# Altec Lansing VS2621 - Need help in replacing fuse



## blackedition91 (Apr 6, 2013)

Hey guys, I have a 2 year old Altec Lansing VS2621. It was working fine till yesterday. Before going to bed, I turned off the power supply at the switch board, but did not turn off the switch on the sub woofer. I turned on my PC today afternoon. Everything except the speakers was working fine. Today early morning around 2am, there were heavy thunderstorms and they caused the power to go on and off in my locality. So, I suspect they might have caused the fuse to blow up. I had turned off the switch at the outlet, but it was still plugged in. The PC along with the speakers have 2 level spike protection in the form of an APC UPS and a separate, but not so good quality surge protector.

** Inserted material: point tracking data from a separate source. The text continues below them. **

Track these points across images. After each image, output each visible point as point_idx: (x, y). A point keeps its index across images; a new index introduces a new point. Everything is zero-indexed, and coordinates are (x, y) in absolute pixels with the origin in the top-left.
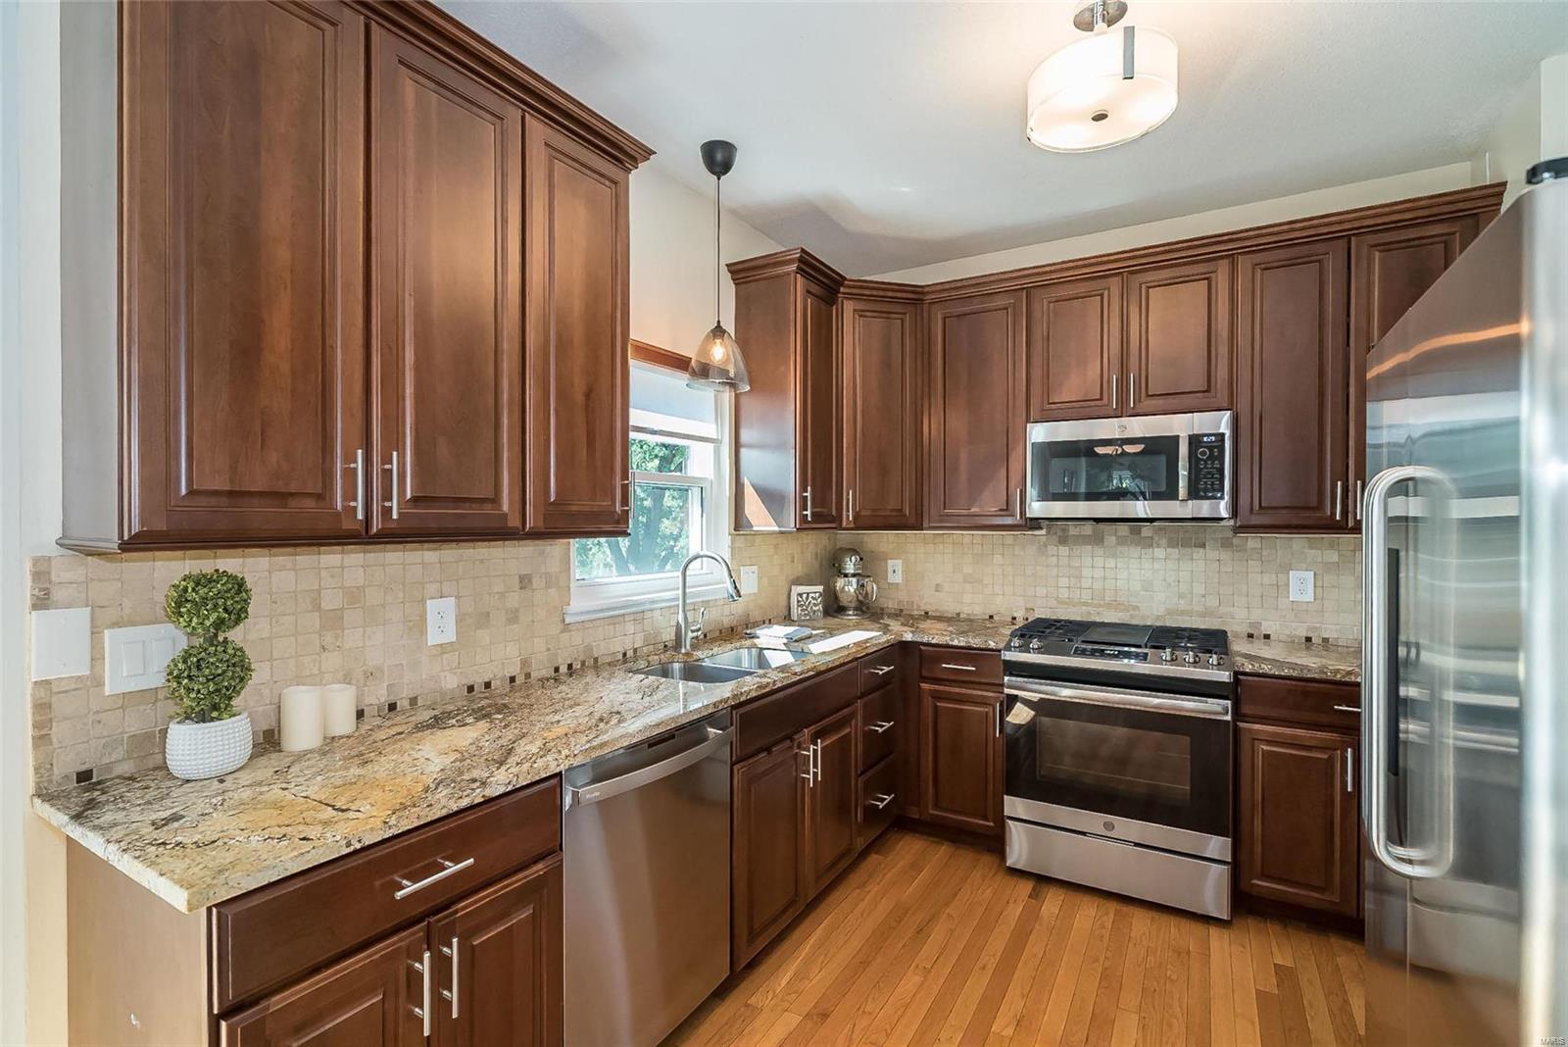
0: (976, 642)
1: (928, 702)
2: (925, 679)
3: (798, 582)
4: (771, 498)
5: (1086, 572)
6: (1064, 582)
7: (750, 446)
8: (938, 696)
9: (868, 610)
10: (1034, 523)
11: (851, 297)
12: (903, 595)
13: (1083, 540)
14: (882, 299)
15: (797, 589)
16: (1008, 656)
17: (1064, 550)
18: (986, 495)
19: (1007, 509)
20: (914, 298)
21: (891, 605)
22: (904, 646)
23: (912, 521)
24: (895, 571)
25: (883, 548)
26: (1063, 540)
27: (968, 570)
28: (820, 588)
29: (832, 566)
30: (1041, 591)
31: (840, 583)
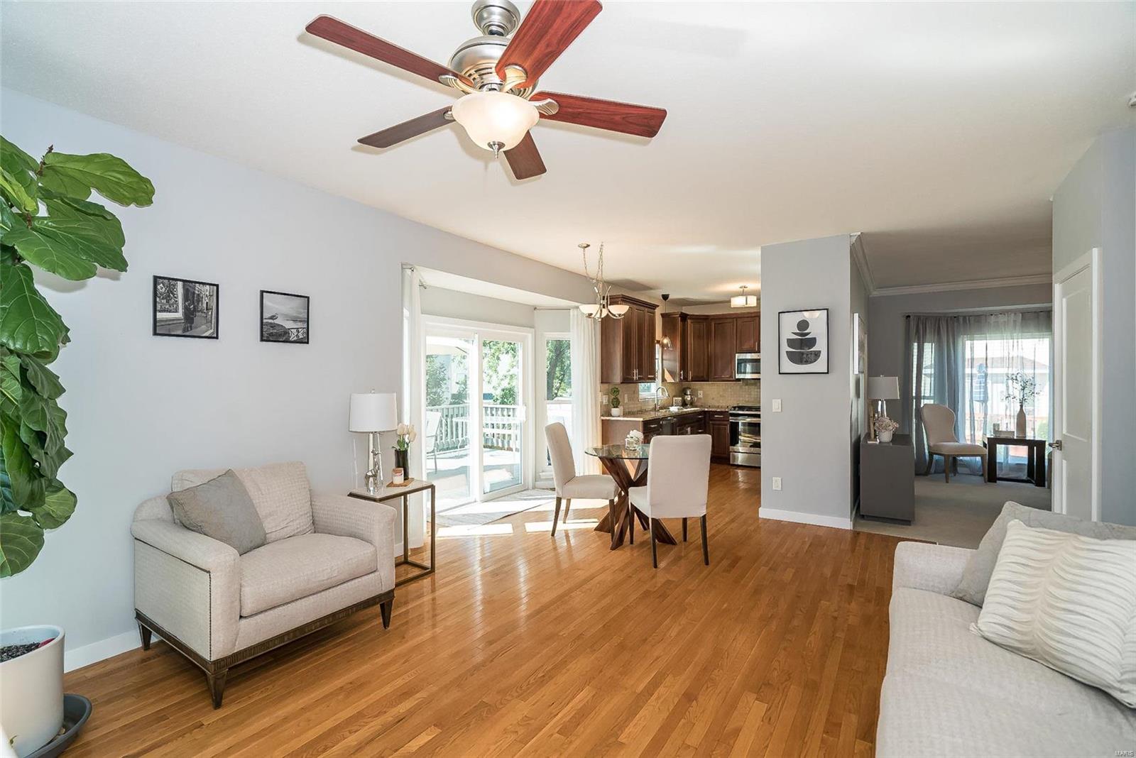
0: (723, 410)
1: (711, 426)
2: (711, 420)
3: (674, 396)
4: (672, 374)
5: (753, 393)
6: (747, 396)
7: (666, 360)
8: (713, 424)
9: (692, 404)
10: (739, 380)
11: (691, 319)
12: (703, 401)
13: (752, 384)
14: (698, 319)
15: (675, 399)
16: (731, 412)
17: (747, 387)
18: (726, 373)
19: (731, 377)
20: (706, 318)
21: (699, 404)
22: (705, 412)
23: (706, 379)
24: (700, 394)
25: (697, 387)
26: (747, 385)
27: (721, 393)
28: (680, 398)
29: (683, 393)
30: (741, 399)
31: (686, 396)
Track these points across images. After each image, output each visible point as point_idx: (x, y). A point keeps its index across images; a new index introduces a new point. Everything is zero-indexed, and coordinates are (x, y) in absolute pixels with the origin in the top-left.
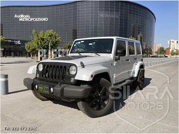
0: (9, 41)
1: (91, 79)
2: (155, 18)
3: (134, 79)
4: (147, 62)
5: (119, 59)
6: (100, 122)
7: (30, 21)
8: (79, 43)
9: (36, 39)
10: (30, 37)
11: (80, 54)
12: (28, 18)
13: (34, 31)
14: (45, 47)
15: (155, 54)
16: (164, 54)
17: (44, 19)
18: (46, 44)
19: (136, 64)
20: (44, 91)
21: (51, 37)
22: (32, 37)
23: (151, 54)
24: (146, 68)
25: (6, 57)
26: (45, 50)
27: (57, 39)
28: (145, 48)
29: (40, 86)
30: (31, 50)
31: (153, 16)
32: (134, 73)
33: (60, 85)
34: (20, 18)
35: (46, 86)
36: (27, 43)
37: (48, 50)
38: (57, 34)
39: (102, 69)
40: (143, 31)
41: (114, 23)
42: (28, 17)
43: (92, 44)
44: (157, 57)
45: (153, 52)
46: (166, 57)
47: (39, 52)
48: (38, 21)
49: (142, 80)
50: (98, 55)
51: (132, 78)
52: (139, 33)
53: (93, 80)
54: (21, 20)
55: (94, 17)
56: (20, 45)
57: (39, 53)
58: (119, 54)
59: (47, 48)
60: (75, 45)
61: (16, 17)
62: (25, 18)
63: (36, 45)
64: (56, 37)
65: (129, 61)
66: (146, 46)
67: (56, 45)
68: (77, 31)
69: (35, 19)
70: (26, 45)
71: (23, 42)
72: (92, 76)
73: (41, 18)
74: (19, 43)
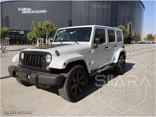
0: (14, 31)
1: (64, 67)
2: (144, 7)
3: (114, 65)
4: (134, 48)
5: (97, 47)
6: (72, 107)
7: (31, 13)
8: (62, 32)
9: (35, 29)
10: (30, 27)
11: (61, 43)
12: (30, 11)
13: (33, 22)
14: (43, 36)
15: (143, 41)
16: (152, 40)
17: (44, 11)
18: (44, 33)
19: (117, 51)
20: (23, 78)
21: (48, 27)
22: (32, 28)
23: (140, 40)
24: (127, 54)
25: (12, 45)
26: (43, 39)
27: (53, 29)
28: (134, 35)
29: (20, 74)
30: (32, 39)
31: (142, 5)
32: (114, 59)
33: (35, 73)
34: (23, 11)
35: (24, 74)
36: (29, 33)
37: (45, 39)
38: (53, 25)
39: (77, 57)
40: (133, 20)
41: (106, 13)
42: (29, 9)
43: (72, 33)
44: (145, 43)
45: (142, 38)
46: (154, 43)
47: (38, 40)
48: (38, 13)
49: (123, 66)
50: (77, 43)
51: (113, 64)
52: (129, 21)
53: (66, 68)
54: (24, 13)
55: (87, 8)
56: (23, 35)
57: (38, 42)
58: (97, 41)
59: (45, 37)
60: (58, 34)
61: (20, 10)
62: (27, 11)
63: (35, 34)
64: (52, 27)
65: (109, 48)
66: (135, 34)
67: (53, 34)
68: (72, 21)
69: (35, 12)
70: (28, 35)
71: (26, 32)
72: (65, 64)
73: (41, 11)
74: (22, 33)
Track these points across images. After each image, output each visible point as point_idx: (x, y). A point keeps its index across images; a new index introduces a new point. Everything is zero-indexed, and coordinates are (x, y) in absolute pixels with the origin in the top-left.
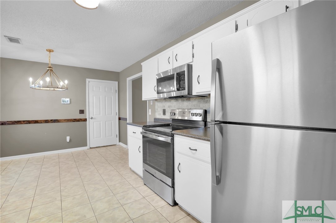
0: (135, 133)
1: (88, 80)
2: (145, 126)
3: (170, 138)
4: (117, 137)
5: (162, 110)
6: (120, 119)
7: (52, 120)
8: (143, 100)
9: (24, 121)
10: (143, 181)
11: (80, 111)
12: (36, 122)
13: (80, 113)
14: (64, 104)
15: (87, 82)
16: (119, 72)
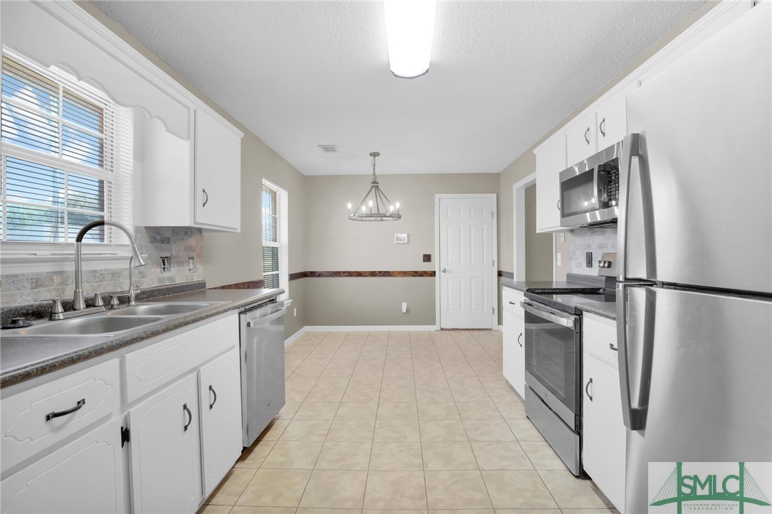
0: (514, 304)
1: (437, 196)
2: (531, 289)
3: (573, 318)
4: (493, 313)
5: (585, 256)
6: (500, 274)
7: (380, 272)
8: (537, 232)
9: (344, 272)
10: (524, 408)
11: (425, 256)
12: (359, 274)
13: (424, 261)
14: (399, 244)
15: (437, 200)
16: (499, 174)
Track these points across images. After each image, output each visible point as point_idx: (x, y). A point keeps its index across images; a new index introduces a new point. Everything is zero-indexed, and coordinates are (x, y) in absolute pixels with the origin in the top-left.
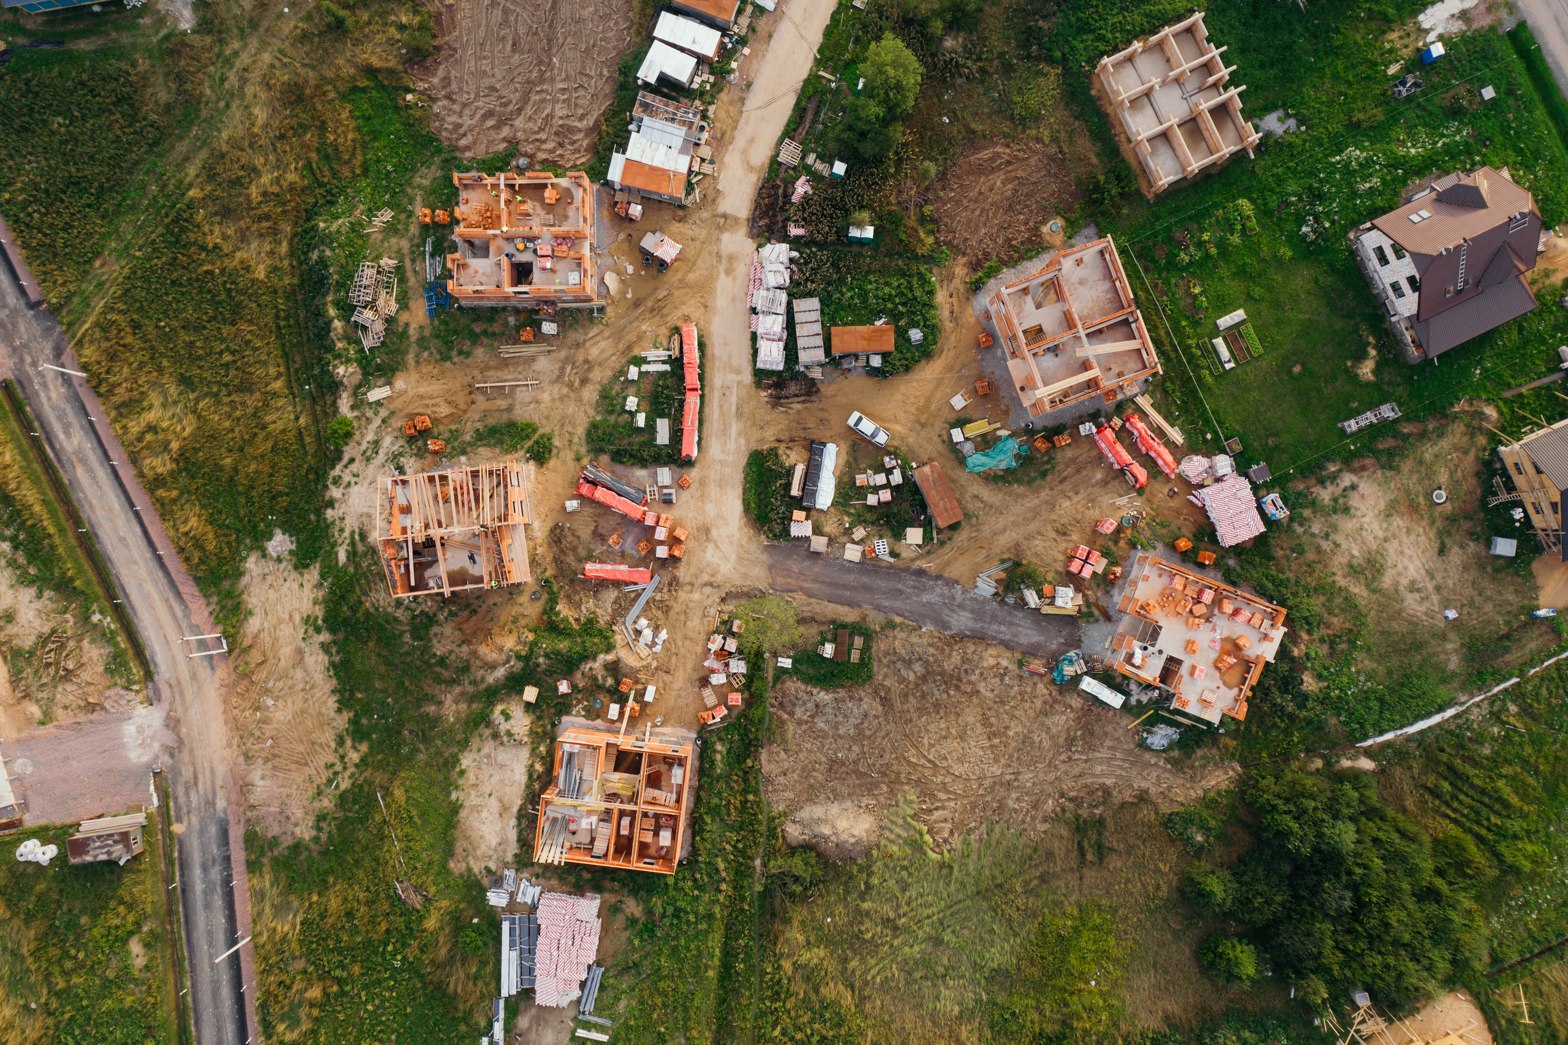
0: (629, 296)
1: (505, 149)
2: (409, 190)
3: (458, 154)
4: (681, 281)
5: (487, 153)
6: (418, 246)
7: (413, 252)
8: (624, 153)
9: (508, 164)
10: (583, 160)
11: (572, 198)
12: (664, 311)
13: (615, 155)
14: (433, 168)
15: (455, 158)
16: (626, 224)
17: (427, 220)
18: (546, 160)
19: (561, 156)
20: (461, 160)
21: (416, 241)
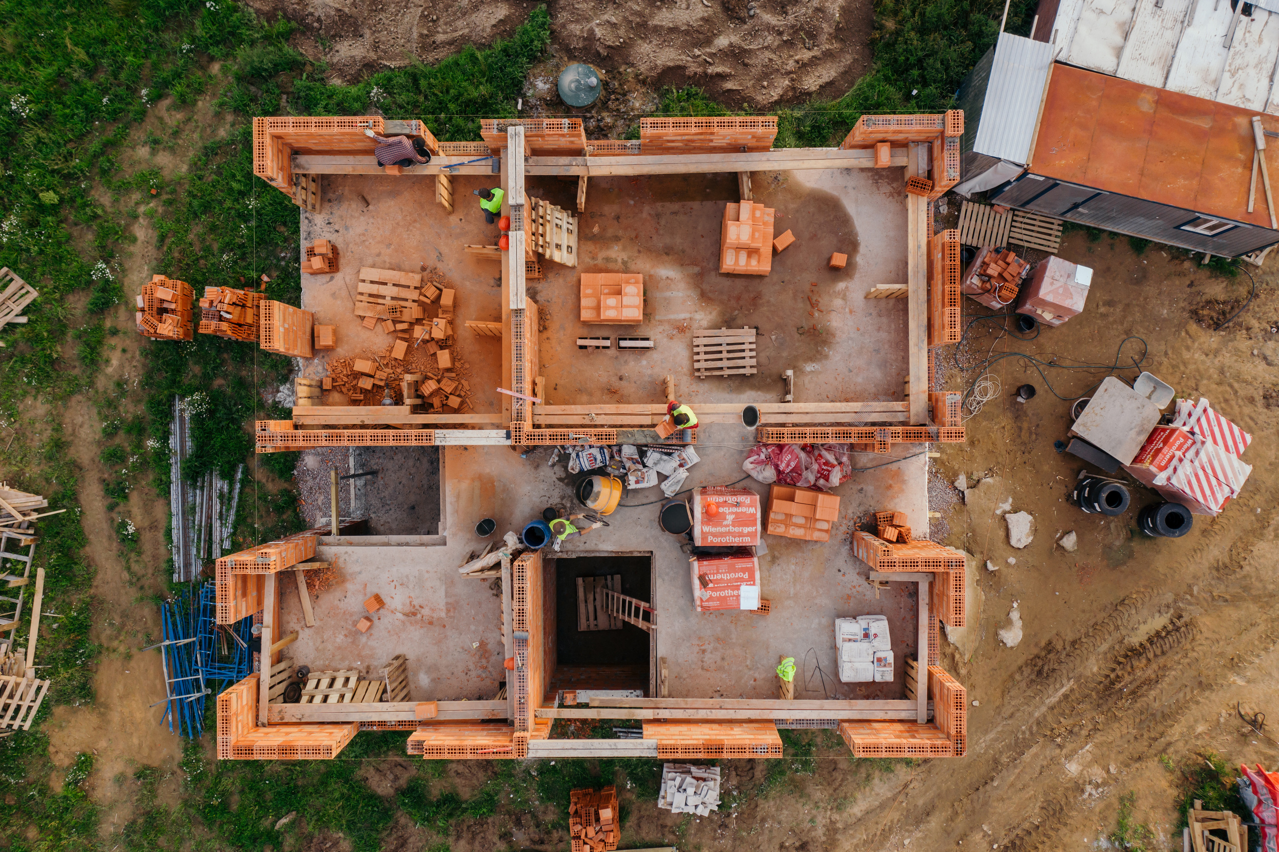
0: (1012, 636)
1: (504, 28)
2: (103, 197)
3: (307, 50)
4: (1222, 570)
5: (427, 44)
6: (138, 429)
7: (115, 457)
8: (1044, 35)
9: (515, 88)
10: (827, 73)
11: (850, 245)
12: (1153, 698)
13: (1006, 41)
14: (205, 105)
15: (295, 66)
16: (1004, 341)
17: (168, 328)
18: (674, 73)
19: (736, 55)
20: (319, 76)
21: (130, 409)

So, I guess the fuse needs to be replaced. However, after opening up the screws near the back of the sub woofer, I found that the fuse was no where to be found on the PCB. I suspect, they are on the transformer. So, can anyone help me out in locating and replacing the fuse? Accessing the transformer seems very hard as there are no screws to disassemble the casing. Please help. Thanks in advance.


----------



## blackedition91 (Apr 16, 2013)

Anyone???


----------



## sidbond_patna (Jul 14, 2013)

Hi,
I have the same set of speakers. And oddly, I have the same set of problems.
Apart from the screws at the back panel, I also found screws at the bottom of the speakers, hidden under plain black stickers.
I wasn't able to remove them, they seem to have gone free.

Was your problem resolved?

Thanks.


----------